I put my Google Fu to work for me and I see that the bow above is just one of many on the market. It might also be one of the more expensive of the breed (although also reviewed as being the "best" of the bunch). Here a lower cost alternative:

Compact Take-Down "Spectre II" Survival Bow and Arrow Set

http://xpectre.com/index.php?main_p...s_id=1&zenid=f75c9c7cf51b7cf169cf11f37bb89401


----------



## Geek999 (Jul 9, 2013)

Bows are pretty popular around here. These look like they would go well in a GHB.


----------



## HamiltonFelix (Oct 11, 2011)

I'm not an archer, though definitely interested in learning. 
I've been wondering about durability of different designs and materials, as well as the action of different materials. 
Takedown design is nice. Fits a bugout bag easier than a takedown rifle. 
Will a bow with metal limbs work well? It should be very durable, though perhaps heavy. 

I watched my oldest son transition from a compound to a primitive longbow. There was plenty of cussing and frustration at first, but he's pretty good with it now. His "stick" is very easy to carry in the woods. When not strung, it is simply a stick or staff, no crap to hang up on brush like a more complex bow. That's one of the disadvantage of a crossbow.

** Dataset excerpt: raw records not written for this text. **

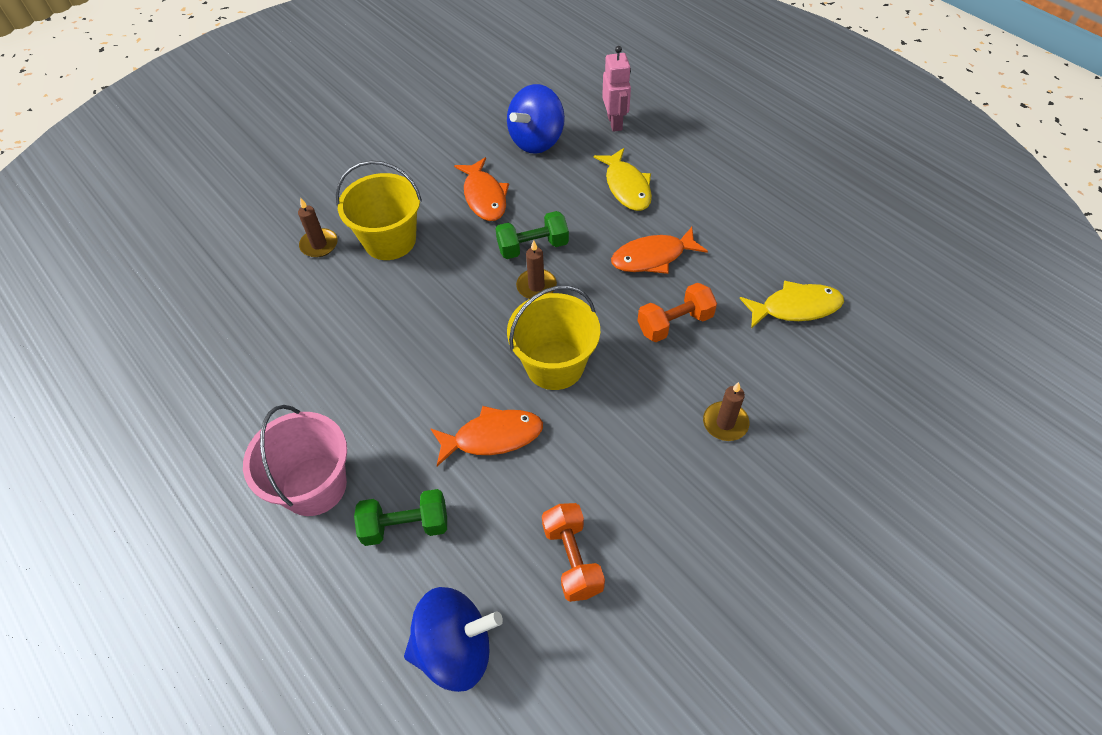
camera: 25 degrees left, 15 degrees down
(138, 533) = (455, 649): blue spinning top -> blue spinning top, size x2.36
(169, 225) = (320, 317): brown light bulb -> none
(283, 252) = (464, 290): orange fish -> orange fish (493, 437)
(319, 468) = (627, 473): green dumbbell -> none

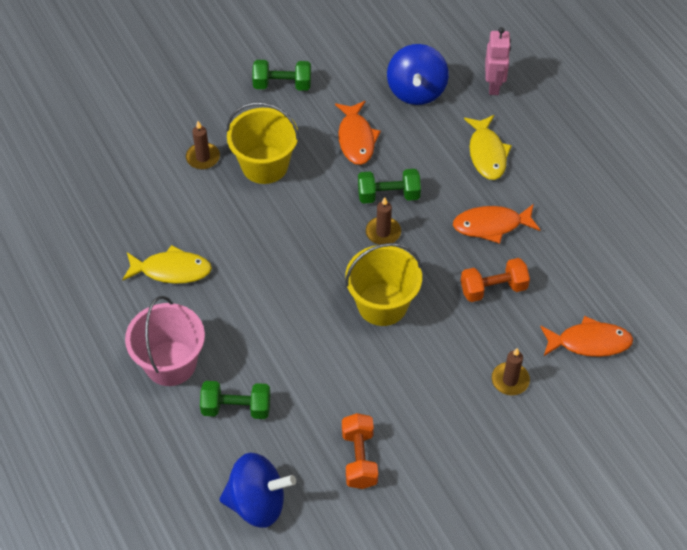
camera: 10 degrees right, 0 degrees up
(394, 158) = (282, 85): none -> green dumbbell
(493, 437) = (318, 353): orange fish -> orange fish (589, 342)
(536, 140) = (416, 91): blue spinning top -> blue spinning top turned 45 degrees counterclockwise
(795, 307) = (602, 295): yellow fish -> yellow fish (171, 270)

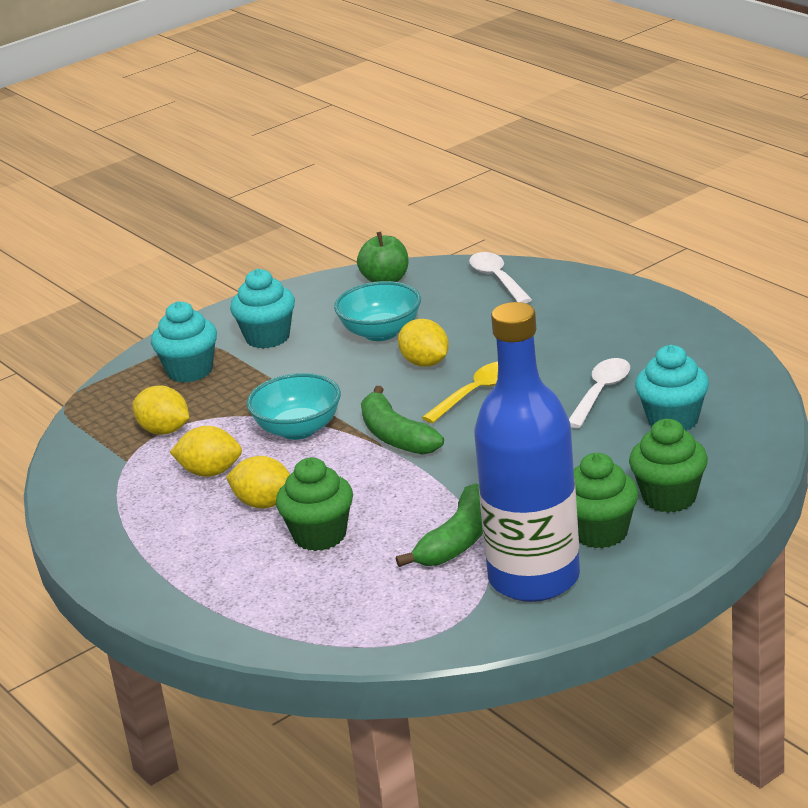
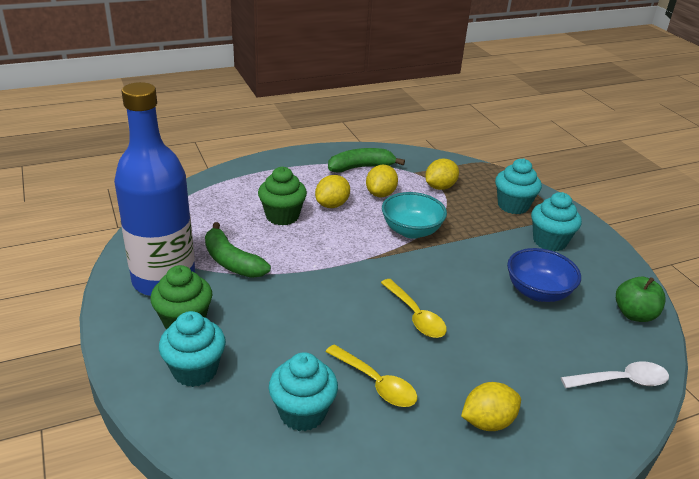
camera: 100 degrees right, 5 degrees up
(381, 332) = (537, 292): turquoise bowl -> blue bowl
(396, 436) = (376, 266): green banana -> green banana (361, 167)
(425, 363) = (476, 302): yellow lemon -> yellow lemon (487, 422)
(601, 392) = (376, 383): white spoon -> yellow spoon
(669, 497) = (195, 370): green cupcake -> turquoise cupcake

It would seem easy for any rifle shooter to learn, but it's a very awkward shape to carry in heavy brush. 

If any archers out there have experimented, I'm curious about the comparative action and "feel" of yew longbow, metal longbow, fiberglass longbow, recurves of fiberglass, metal or composite, as well as various compound designs. 

But don't even get started on those big asymmetric Japanese bows. Those things just weird me out.


----------



## mosquitomountainman (Jan 25, 2010)

Something to think about: shooting off a rest like the one on this bow will require feather fletching on your arrows. Quality feather fletched arrows are difficult to find (I do my own) but that's the only problem I see with the set-up. The price looks good and you don't need lots of arrows if you're careful.


----------